O Monstro do Pé-de-Beijo
Era um homem baixinho, narigudo, risonho. Seu nome era Antônio, mas o chamavam só de Nico. Trabalhava na Central do Brasil, fiscalizando a estrada de ferro nas proximidades de Rodrigo Silva. Ele ia todos os dias verificar a “linha” desde o 19 até o 22 (a quilometragem dada pelos primeiros ferroviários foi adotada pelo povo de Rodrigo Silva, que batizou com números a vários lugares - assim temos a quarta, o 19, o 22 etc).
Ele era, além disso, um homem teimoso. Uma temusura só. De vez em quando cismava de ir verificar os trilhos e os dormentes, lá pelos lados do 22, altas horas da noite. Ia sob os protestos da sua mãe, dona Tiló:
__ Não fica andando de noite menino! Essa linha tá cheia de assombração!
Um encolher de ombros era a resposta. Ele ia sim! E de noite! Era um homem de responsabilidades. O trem das dez e meia tinha de passar sem risco. Qualquer imprevisto ia ser culpa dele.
Então, num desses dias de lua cheia, lá foi Nico, cantarolando e assobiando, pro 22. Deixou Rodrigo Silva pra traz e entrou na linha. Foi brincando de contar os dormentes, para não pensar nas palavras de sua mãe. Passou assim pelo Vasconcelos, com suas casinhas tristes. Viu de lá a grande cruz do Morro da Guerra, banhada pela luz da lua cheia. “Muita gente morreu ali, na guerra”, pensou. E mais que depressa fez um Em Nome do Pai e apertou o passo. Era uma noite fria, daquelas que a ventania fica assobiando nos morros. Um assobio assustador. Era quase um uivo. Mais um Em Nome do Pai...
Ali perto tinha um grande pé-de-beijo. Diziam os antigos que ele era amaldiçoado, mas ninguém sabia explicar o porquê. Na verdade, era uma bela árvore. Todavia, naquele dia alguma coisa tava errado com ela. Algo balançava seus galhos e fazia um grunhido muito esquisito. “Deve ser algum desocupado me fazendo medo, vou ver o que é”. Aproximou-se. Viu um troço enorme, deitado. Pensou que fosse uma vaca doente. Encostou a mão, só para ajudar. O que era levantou a cabeça e... espanto! Subiu-lhe um calafrio no pescoço. Levou a mão na boca e se afastou de costas até tropeçar no trilho. Era um monstro, um monstro horrível. Era um lobisomem!

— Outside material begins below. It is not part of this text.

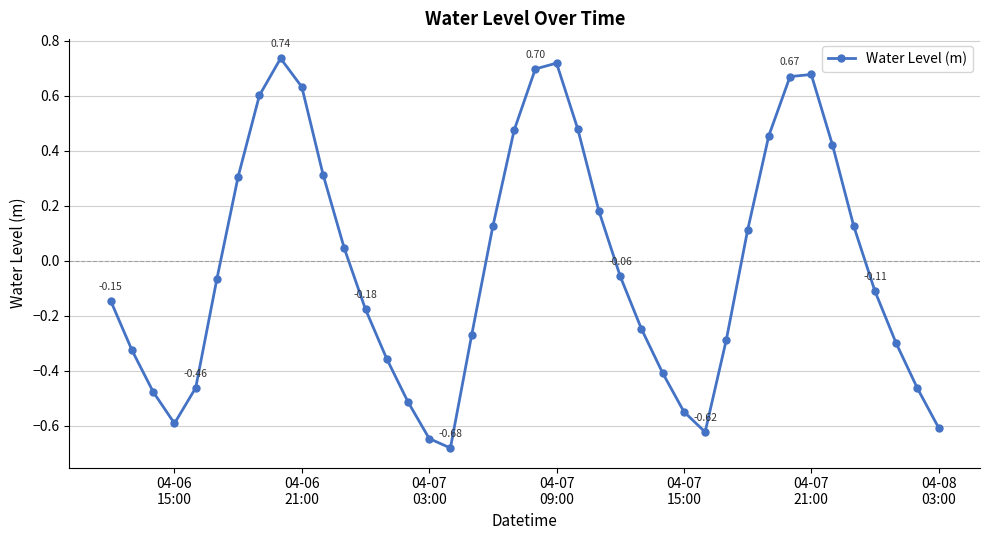

How many values are below zero?

22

Os lobisomens de Rodrigo Silva eram diferentes dos outros. Não pareciam lobo. Pareciam porco! E este era grande, muito grande. Esbugalhava uns olhos redondos, cor de brasa. Soltava fumaça nas narinas. Nico olhou para suas patas e confirmou: não era um porco de verdade, era um lobisomo do outro mundo. As patas destes seres possuem um finco em baixo do casco, por isso suas pegadas tem um furo no meio. Tentou correr, mas o monstro prendeu sua camisa com os dentes. E começou-lhe a pisar, levantando poeira e soltando uns berros horríveis. Nico tentava se defender, mas era impossível. Tampou os olhos com as mãos e rezou. Aí então houve silêncio. Levantou-se aos poucos. Não tinha mais nada. O pé-de-beijo estava calmo. Só uma brisa farfalhava suas flores. Nico saiu correndo. Pernas bambas. Ofegante. Chegou em casa com as roupas aos trapos.

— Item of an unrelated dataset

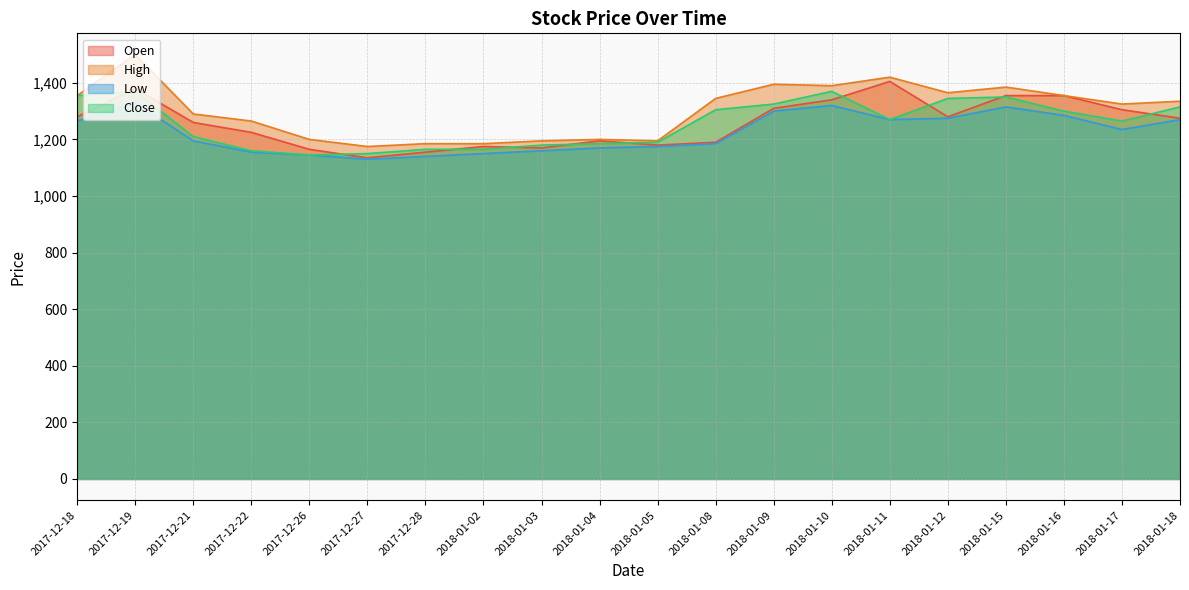

Where is the first local maximum for Close?

2017-12-19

No outro dia, tava todo mundo falando do tal monstro do pé-de-beijo. Os mais velhos não tinham dúvida. O monstro era um rapaz que há muitos anos morrera apaixonado por uma bela moça que pretendia desposar, mas o pai dela não permitiu o casório. E desde então ficava ali, por algum encanto do outro mundo, uivando com a lua cheia. Chorava sua amargura na forma de um horrível monstro. Sempre no pé-de-beijo, as flores preferidas de sua amada.